When limited to caching, protocol-specific rules for caching must be obeyed. I.e. CacheControl header for http protocol.

It confuses me that you mention IPFS and Hypercore if what you want is to (also) cache http identifiers.

CacheControl is not for dealing with resources that go offline (i.e. 404 / server timeout), which is the scope of this issue. CacheControl is just for increasing performance, and preventing re-fetching big documents. I havent' implemented that in Atomic Server, as the (often very small) resources themselves take about 0.2 milliseconds to fetch from disc.

Just to be clear: maybe CacheControl has its merit here, too, but it definitely does not solve the issue I'm trying to solve here: resources that go offline, and having means to find them if the HTTP URL no longer works.

jonassmedegaard commented 2 years ago

The crate hitbox and This issue tracking its integration with crate actix-web might be relevant.

jonassmedegaard commented 2 years ago

...and other more generic cache handling issues like this one.

My point being that this sounds specific to cache handling - which for http is tied to the rules for caching defined as part of the http protocol.

jonassmedegaard commented 2 years ago

I was mostly thinking about the first usecase: referenced data, where the subject remains constant.

[HTTP CacheControl] definitely does not solve the issue I'm trying to solve here: resources that go offline, and having means to find them if the HTTP URL no longer works.

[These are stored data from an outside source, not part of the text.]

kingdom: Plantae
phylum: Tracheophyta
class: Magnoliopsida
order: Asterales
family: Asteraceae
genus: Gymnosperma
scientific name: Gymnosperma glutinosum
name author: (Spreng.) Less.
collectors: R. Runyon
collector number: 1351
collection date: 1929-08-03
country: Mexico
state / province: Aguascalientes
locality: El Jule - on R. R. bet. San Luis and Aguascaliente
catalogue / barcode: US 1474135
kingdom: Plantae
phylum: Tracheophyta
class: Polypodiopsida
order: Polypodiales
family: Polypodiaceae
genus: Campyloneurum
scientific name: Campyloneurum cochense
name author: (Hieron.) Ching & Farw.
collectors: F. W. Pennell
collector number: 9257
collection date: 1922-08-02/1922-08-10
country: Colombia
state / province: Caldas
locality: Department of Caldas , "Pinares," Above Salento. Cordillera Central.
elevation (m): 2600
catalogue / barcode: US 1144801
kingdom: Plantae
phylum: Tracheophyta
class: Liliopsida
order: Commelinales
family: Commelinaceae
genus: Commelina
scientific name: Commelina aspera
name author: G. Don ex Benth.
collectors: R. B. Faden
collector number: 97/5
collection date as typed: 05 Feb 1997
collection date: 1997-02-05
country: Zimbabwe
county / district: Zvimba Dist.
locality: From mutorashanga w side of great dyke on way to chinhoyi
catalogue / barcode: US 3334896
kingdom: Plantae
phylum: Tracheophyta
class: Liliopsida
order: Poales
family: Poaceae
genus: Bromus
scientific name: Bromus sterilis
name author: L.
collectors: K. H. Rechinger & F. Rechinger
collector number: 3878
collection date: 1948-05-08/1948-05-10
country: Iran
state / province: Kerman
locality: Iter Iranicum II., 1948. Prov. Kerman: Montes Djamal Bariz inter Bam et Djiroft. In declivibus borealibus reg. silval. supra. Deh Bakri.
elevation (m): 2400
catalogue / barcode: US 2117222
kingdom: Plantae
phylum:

When a resource disappears from a web, then either you violate CacheControl rules by continuing to serve a cached copy beyond its expiry time claiming that what you serve represents that URI, or you admit that you are service a copy of a resource that at certain point in time had a certain identity.

Might make sense to track mutable data as a separate issue, but I dare say that this is exactly about the second form in my list: read-only copy of a resource

DougAnderson444 commented 1 year ago

FYI Rust-Libp2p (networking stack behind IPFS) supports DHT:

https://github.com/libp2p/rust-libp2p/tree/master/protocols/kad

I've been familiar with both Hypercore (formerly known as Dat Protocol, now called Hole Punch) and IPFS (IPNS, IPLD, Libp2p) since 2018/2019 and they have both evolved at lot since then. The IPFS ecosystem is well funded and well supported seemingly more so than Hypercore/Holepunch so the IPFS adoption and name recognition is more prevalent, plus IPFS seems to have better browser support overall (not every user wants to download something to get started).

The very slow IPNS is due to the DHT, but the IPNS can be sped up by using pubsub and also there is a new initiative called the "Name Name Service" (NNS) which may replace IPNS in the future. Personally I am working on zk Delegated Anonymous Credentials name system which could offer a robust naming solution across mesh nodes.

Personally, after years of research and development in this area I am leaning towards nodes that can be run at home with no domain name (TLS) requirement -- which means WebRTC Data Channels over Rust compiled nodes, with the data being persisted and resolved across those nodes.